エ ハチは特定の花ばかりを回るので、×。
【大問5】小説の読解
- 難度:やや難
- 時間配分:24分
クラス委員長の選挙で惨敗した主人公だったが、自分と日向子以外に1票を入れてくれた人がいたことで勇気づけられる。
問一 「つぎの日、」が目立つが、1行前の「やっぱり、日向子は口だけだった。」が「つぎの日」のことなので、ここに場面転換がある。
問三 立候補することは父に話してあるらしいことと、当選は難しいと考えられるのに父親からは結果を期待されていることから、エを選ぶ。
問四 父親の期待に応えられそうもないというプレッシャーで食べた気がしないということなので、ウとエは合わない。
問六 不登校になっているらしい田町について、努力はしていると小野と真琴は言うが実際には田町の不登校は解決されていない→「結果」を出していない。また、委員長選挙には敗れたが、自分と日向子以外に自分に投票してくれた1人がいたことは、主人公に勇気を与えてくれる「結果」だったのである。
問七 自分に人望が無いことはわかっていたが、実際にスピーチに立ってみると皆のしらけた雰囲気があらためてはっきりと感じられてしまったのである。

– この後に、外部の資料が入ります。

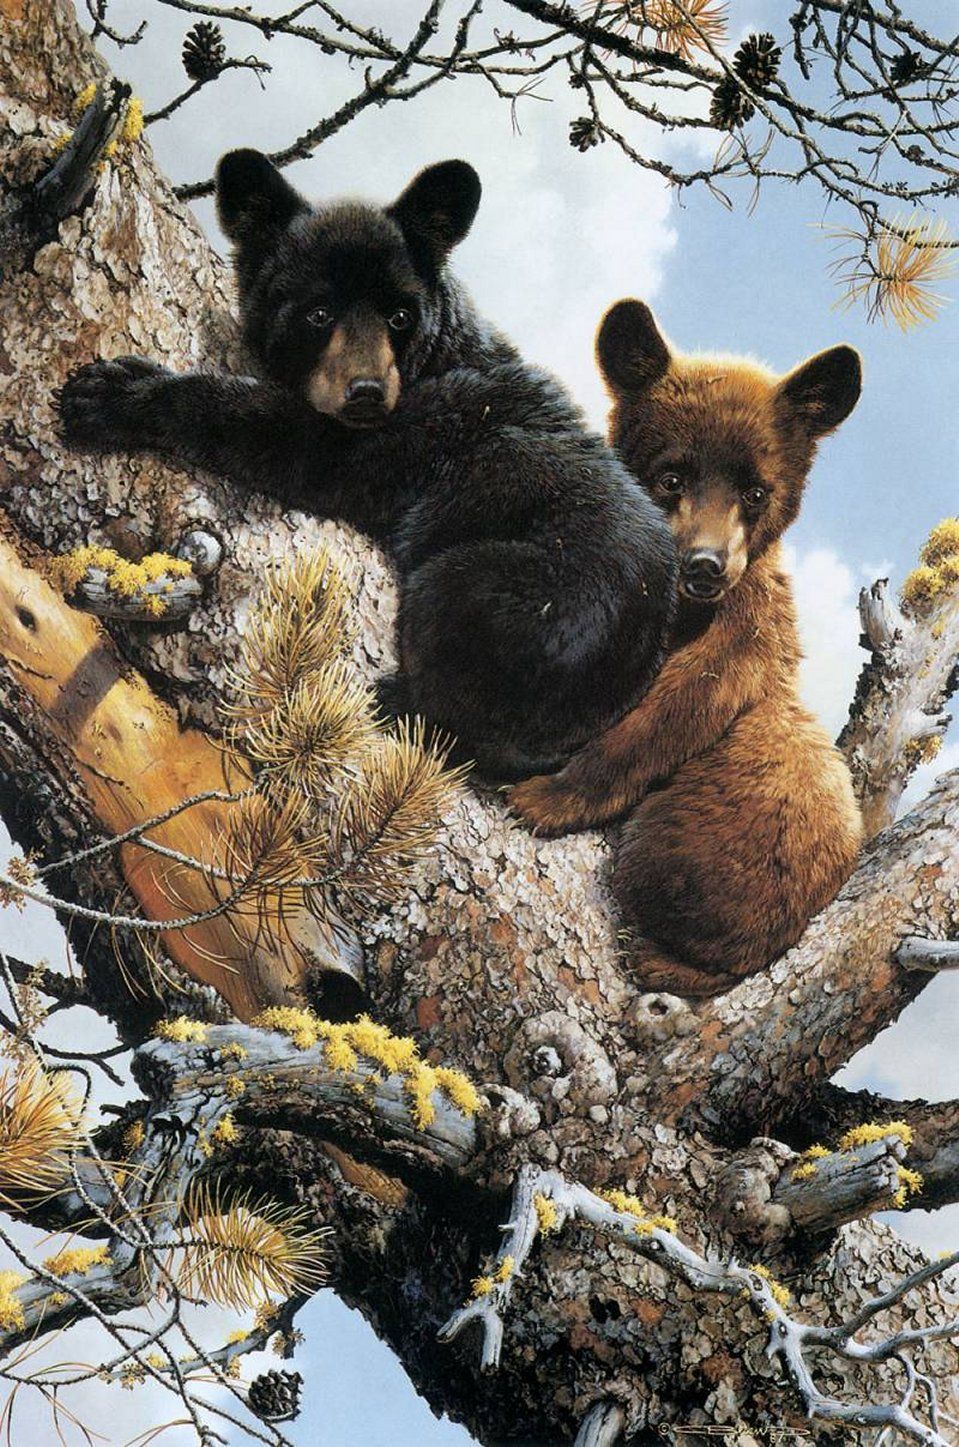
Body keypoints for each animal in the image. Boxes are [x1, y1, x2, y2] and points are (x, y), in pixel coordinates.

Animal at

問九 敗戦を予想していたとはいえ2票しか入っていないのかと思った時点では、「つるべ落とし」のように自分の気持ちも落ち込んでしまった。しかし、最終的にもう1人が自分に投票してくれたことがわかり、自分を信頼してくれる人がいたことで前向きな気持ちになっている。
問十 問九参照。「つるべを救った三票目」も手掛かりになる。
問十一 一人の時には自信の無さも見せているので、ウが選べる。
攻略のポイント
本校のように本文の文量が多い場合、読むのに時間がかかり過ぎて本来わかったはずの問題を解く時間が足りなくなってしまった、という事態は避けたいところである。速読は訓練で上達できる技術なので、早めに対応を進めておこう。
また、読解の技術として、ポイントになる部分をすばやく見つけられるようにしておくことも大事なので、要点や重要部分をマークするコツをつかんでおきたい。
言語事項も一定の配点を占めるので、基本的なレベルでよいのでひととおりは頭にいれておこう。